* What is needed
From the records below, report the number of lines that contain "fruit", and add nothing.

☆ ☆ ☆ ☆

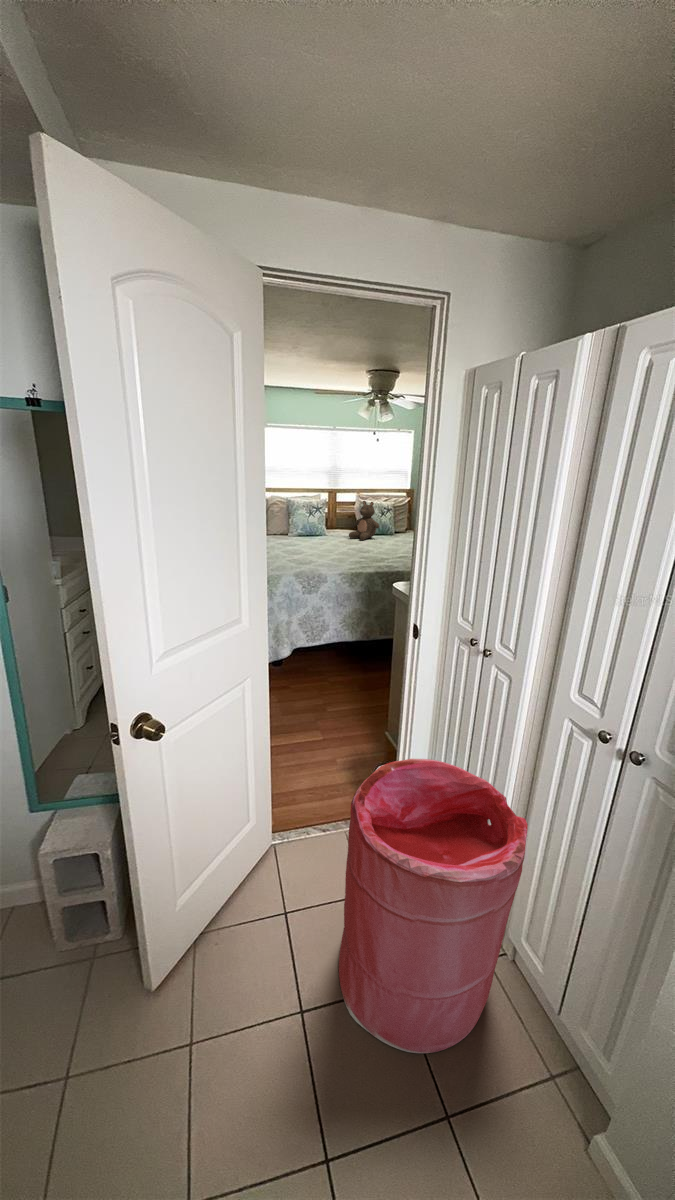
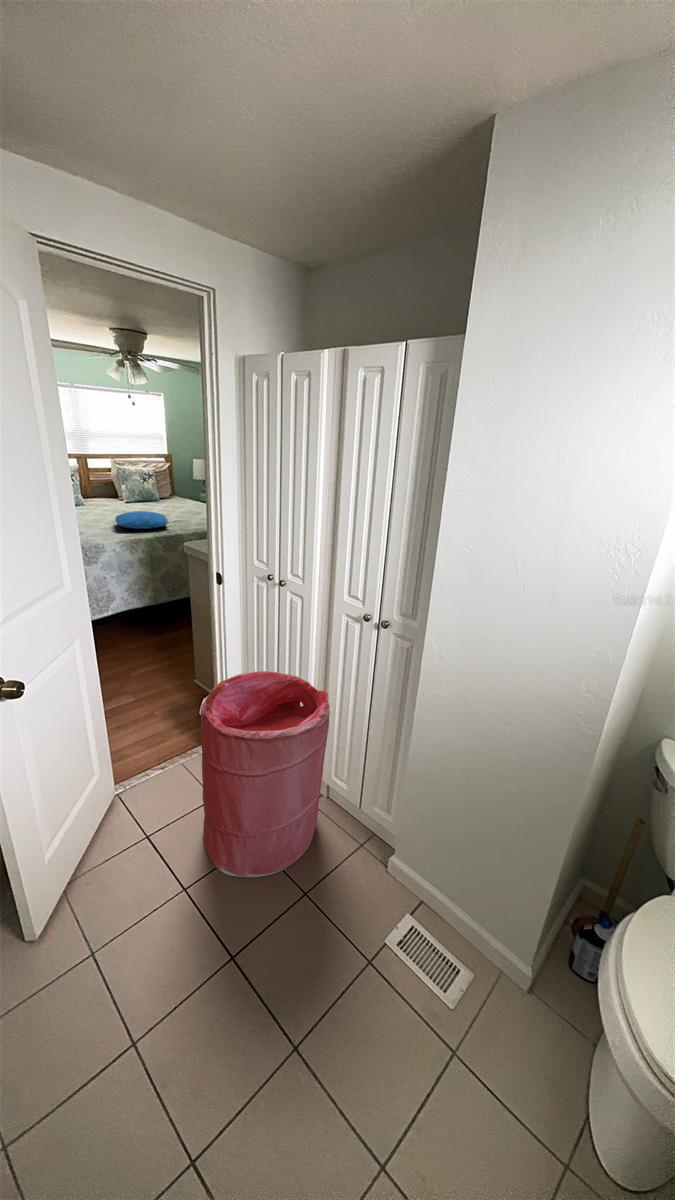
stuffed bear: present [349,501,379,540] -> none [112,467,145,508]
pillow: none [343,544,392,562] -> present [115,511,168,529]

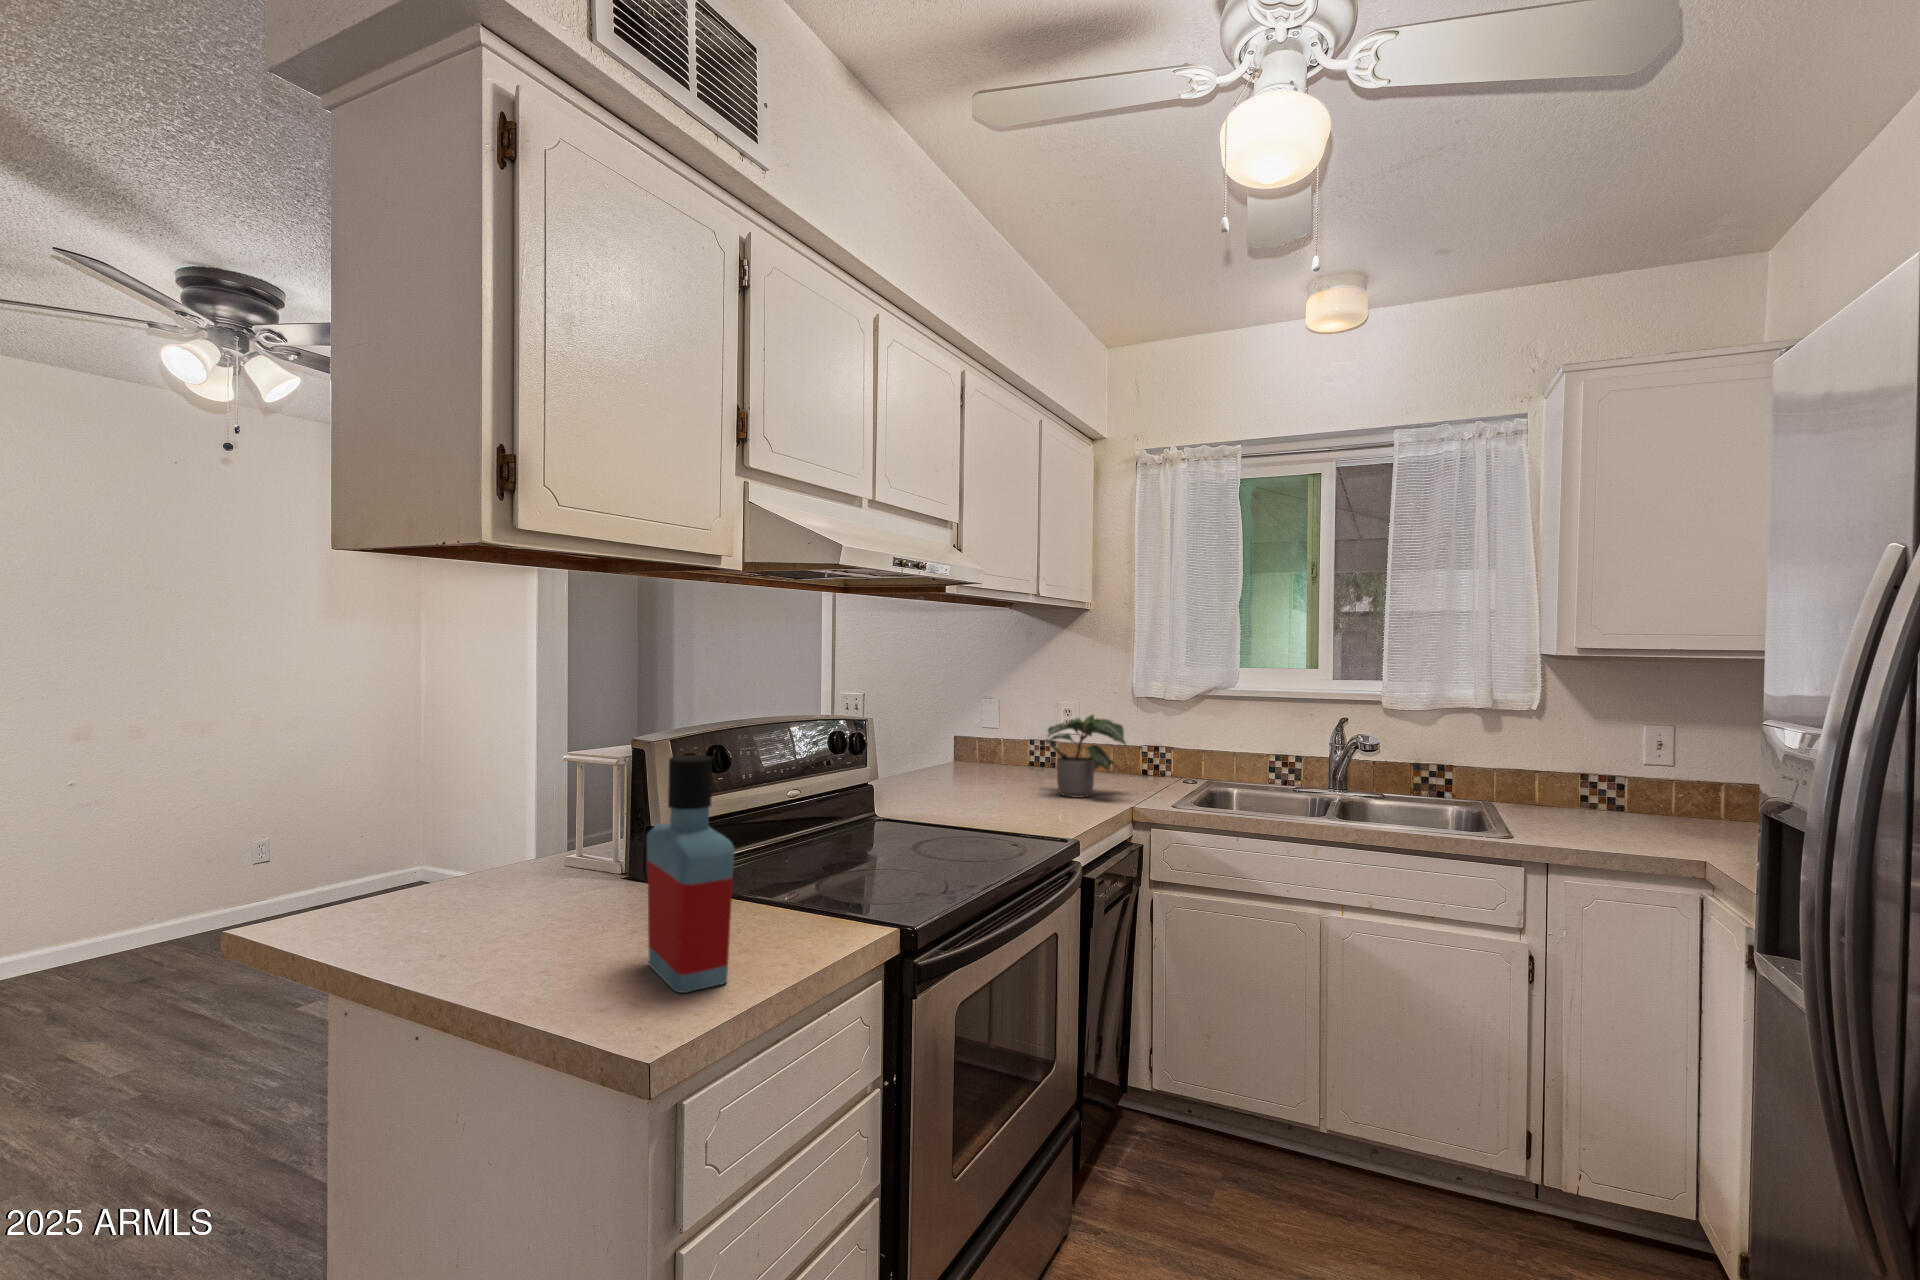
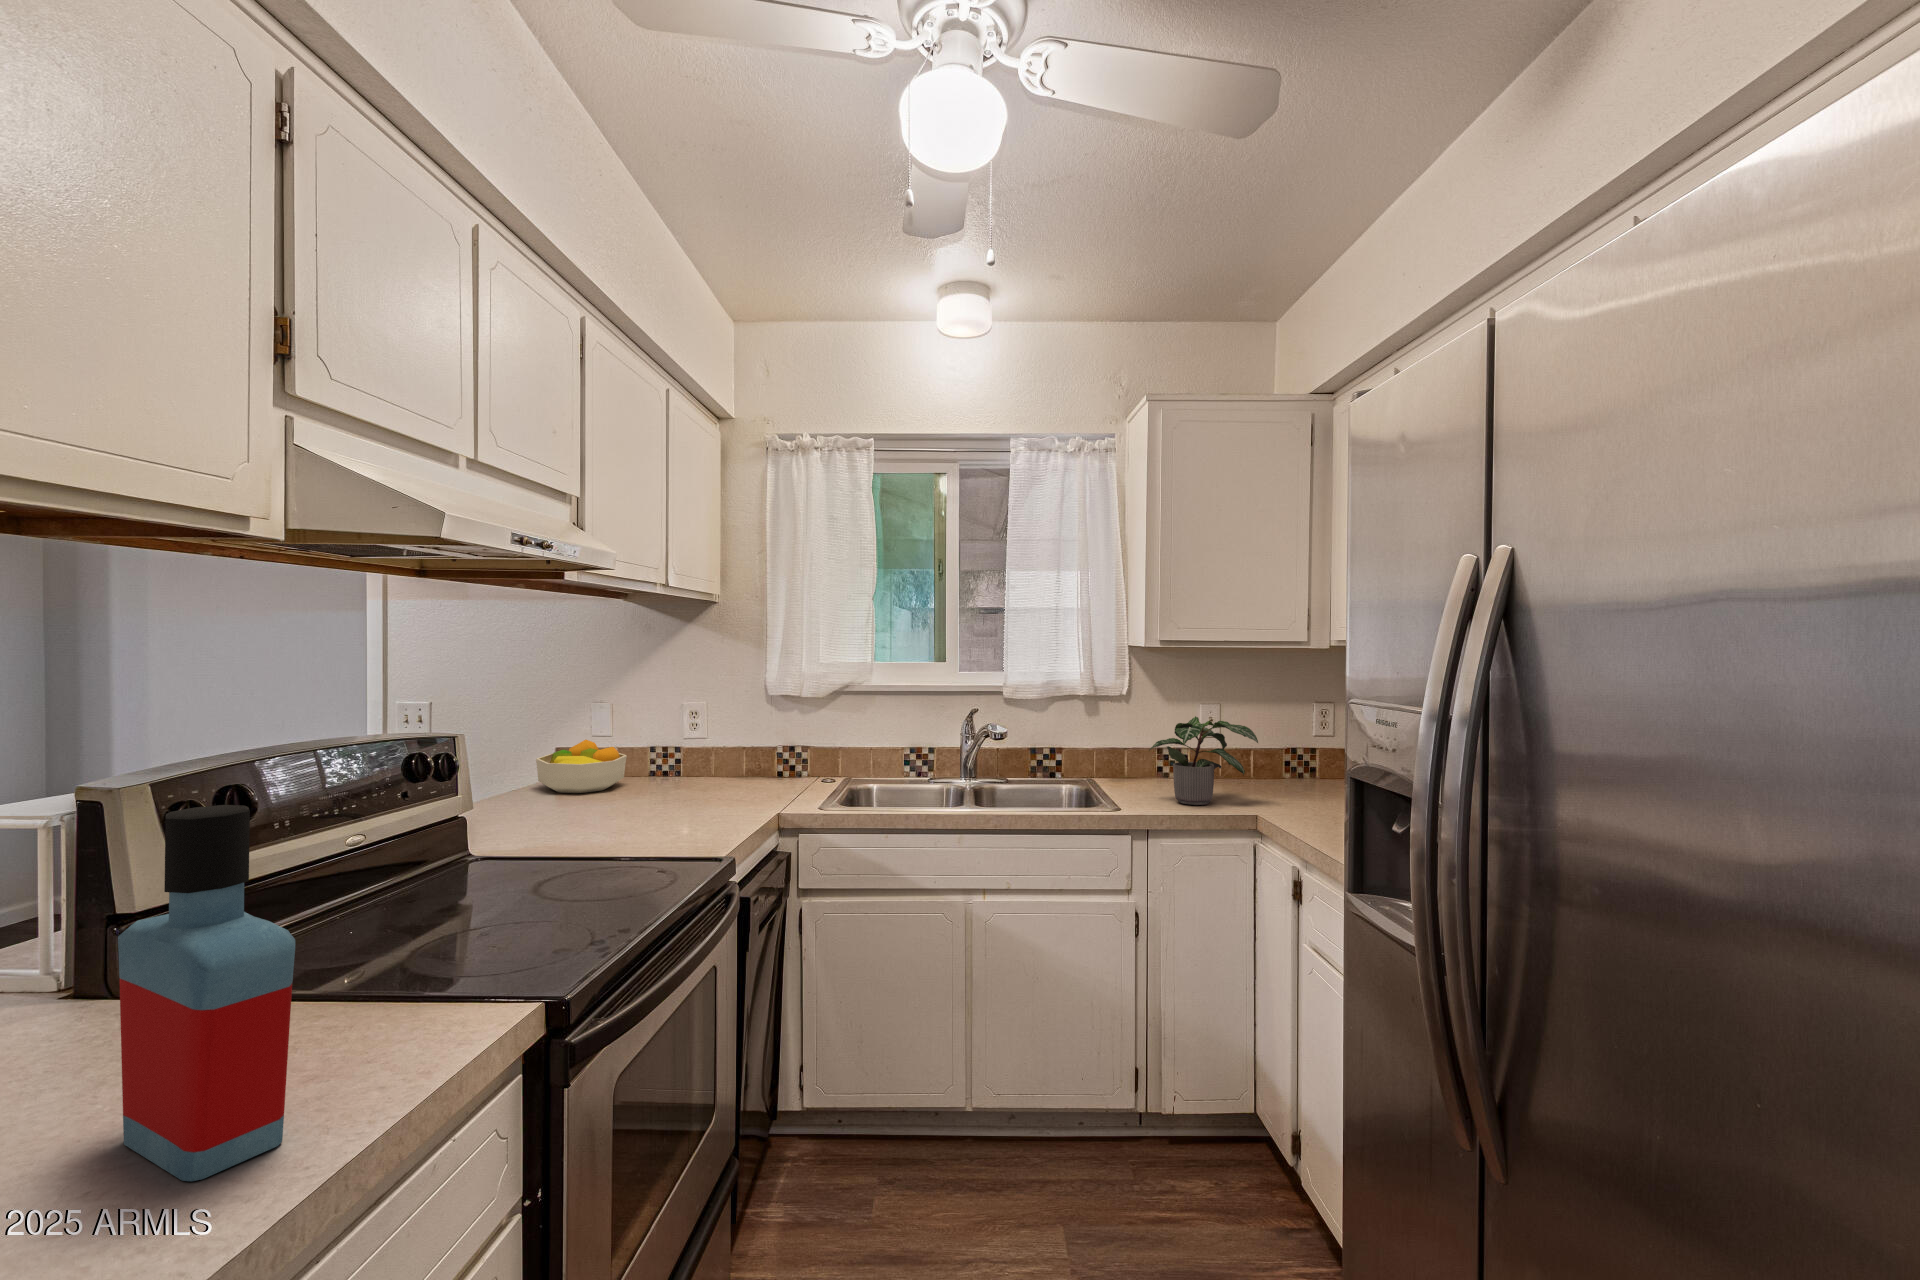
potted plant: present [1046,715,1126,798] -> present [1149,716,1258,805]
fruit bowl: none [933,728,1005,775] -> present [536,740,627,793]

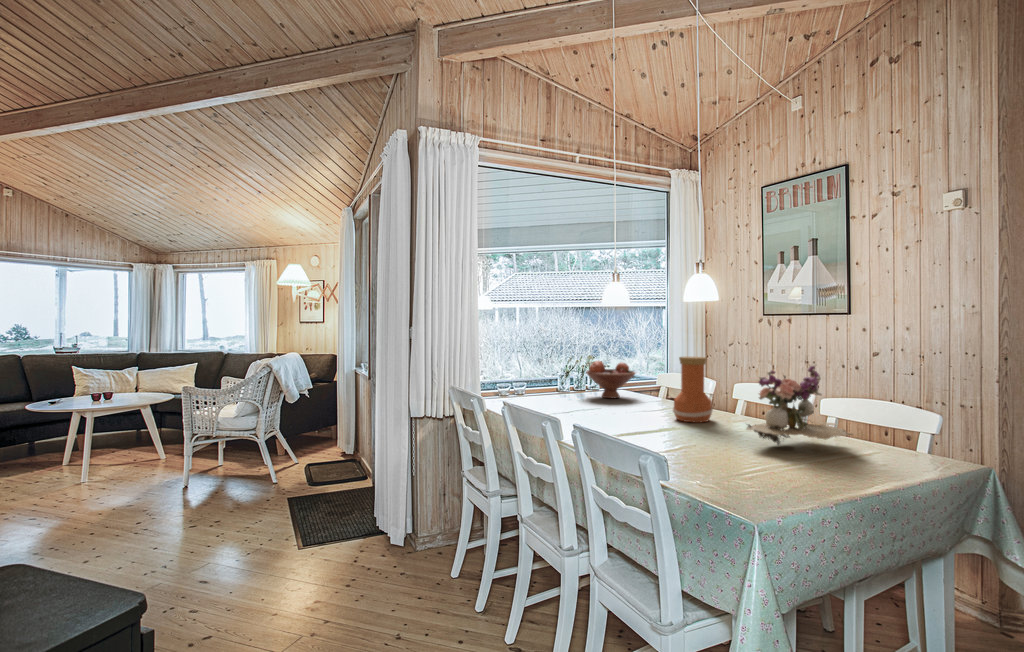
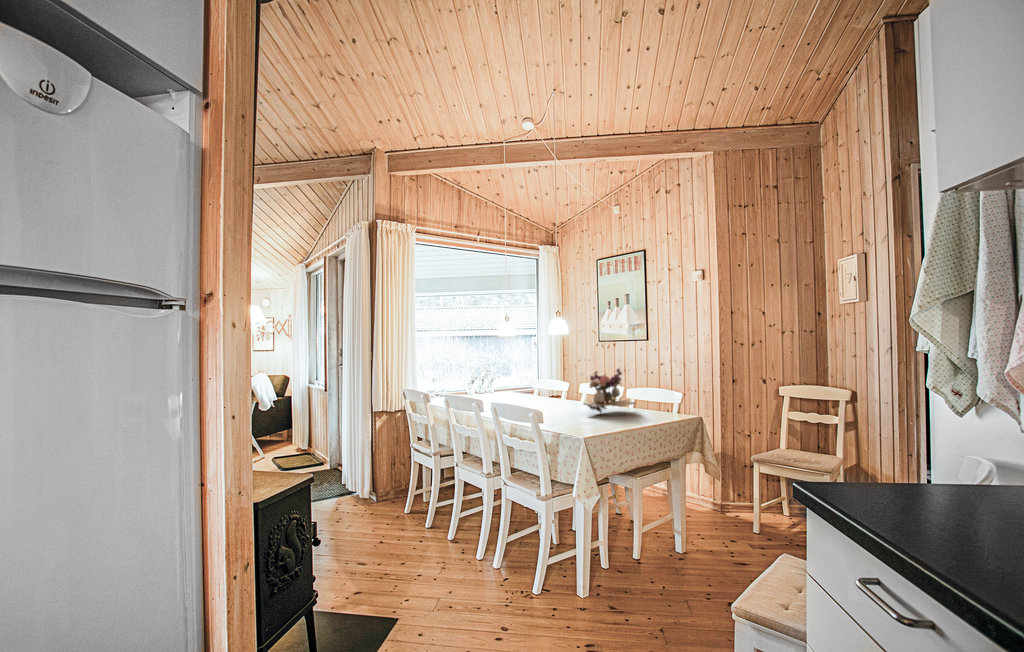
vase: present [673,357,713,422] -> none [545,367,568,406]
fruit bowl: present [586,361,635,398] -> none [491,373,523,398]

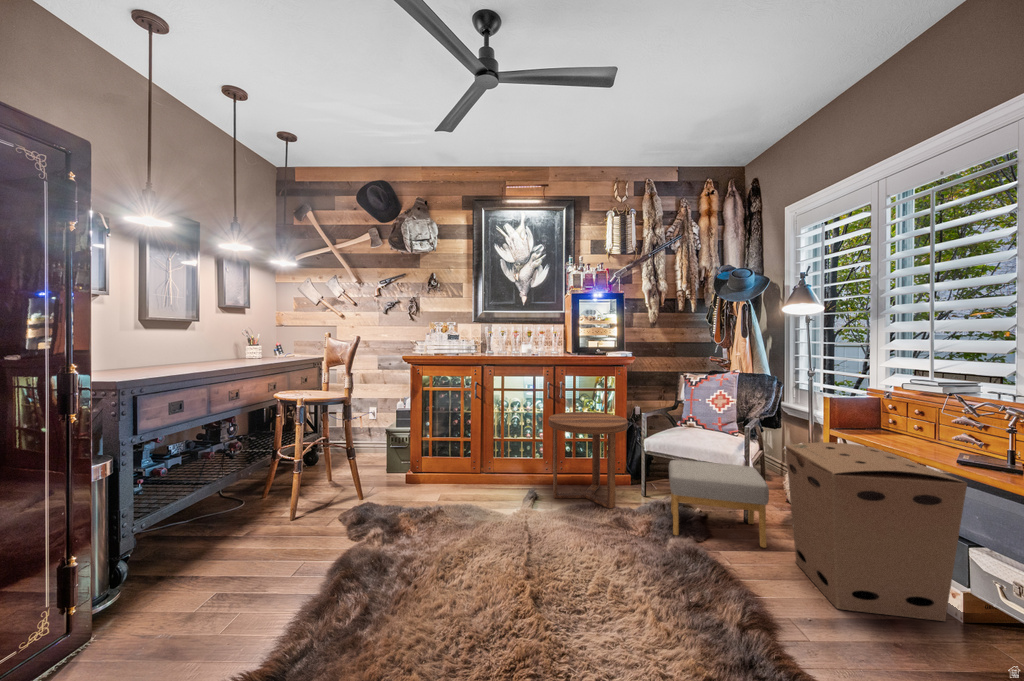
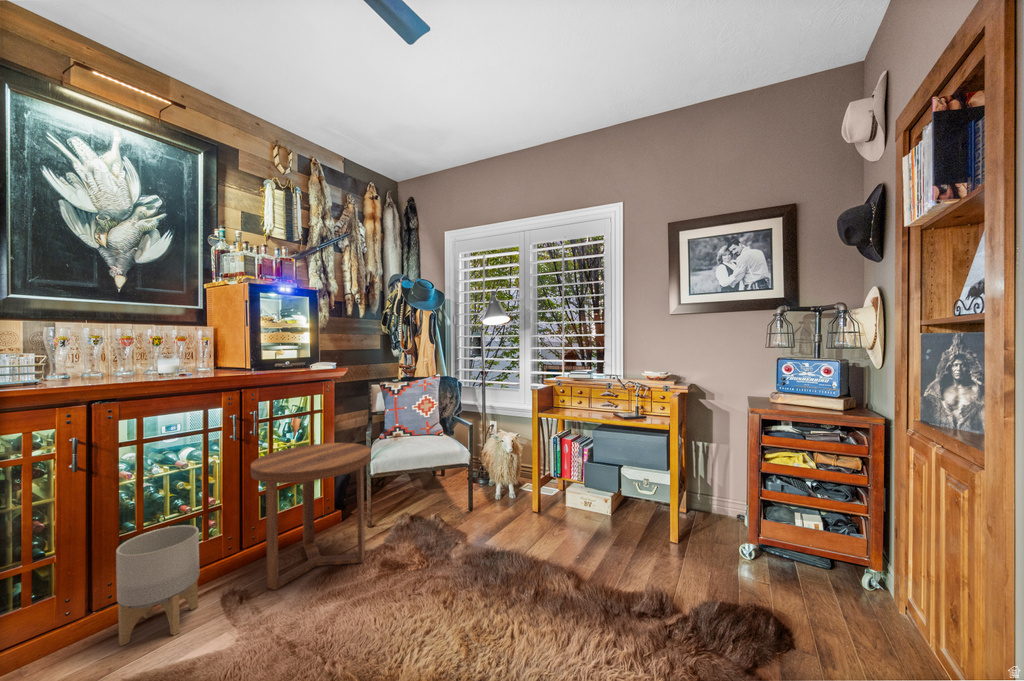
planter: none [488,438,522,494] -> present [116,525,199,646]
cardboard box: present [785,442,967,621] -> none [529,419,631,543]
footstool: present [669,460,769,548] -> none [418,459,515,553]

☆ ☆ ☆ ☆

* Reply
2